Meu rosto dói - rangi os dentes o dia inteiro. Tentei ler, mas as palavras me escapam. Sinto que estou ficando mais estúpido a cada dia que passa; não consigo terminar uma tarefa sequer. Parece que estou deixando de existir aos poucos, que meus neurônios estão indo embora um a um, pra onde não sei. O mesmo lugar para onde a minha libido acabou escapando também, talvez. Estou completamente neutro. Nada para sentir, para querer fazer. Sem objetivo, vida sem gosto, tela sem cor, moldura vazia. Textos cada vez menores. E, como a companheira que restou, a triste certeza de que ninguém pode me ajudar agora. Fico paralisado durante alguns segundos, pensando no nada, esquecendo-me de continuar respirando. Angústia.

22

Peço desculpas novamente, caro leitor imaginário, pelos pensamentos e sensações que foram mal-regurgitados em nosso último encontro. Estou em fase de aprendizagem; espero portanto que leve em conta os tropeços no caminho.

** Tarefa proposta A **
No trecho da fonte, o que quem escreve diz ter feito o dia inteiro?
** Tarefa proposta B **
Prolongue o texto sobre angústia dirigido ao leitor imaginário, a partir da última frase mostrada.

** Trecho de dados **
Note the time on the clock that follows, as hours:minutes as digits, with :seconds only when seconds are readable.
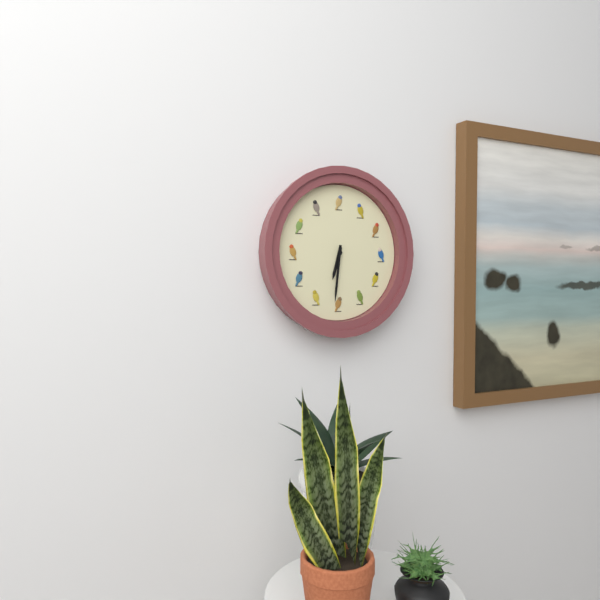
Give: 6:31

** Resposta do exercício A **
Rangeu os dentes.

** Resposta do exercício B **
A vida passa se esfregando na minha cara. Sua pele quente e pulsante cola no meu rosto, e mesmo assim continuo frígido qual pedra. Tento, tento. Respiração ainda lenta, superfície ainda intocada, constrangida, involuntariamente virgem e mal-sucedida. Arrepio de frio, mesmo - há tempos não me vem o arrepio da volúpia. E algum dia voltará?
I am the son and the heir of a shyness that is criminally vulgar. Não sei se a culpa é minha. Mas continuo. Havendo escolha, alguém me avise por favor. Minha alma está à disposição, sempre esteve - e dessa prostituição não abrirei mão nunca.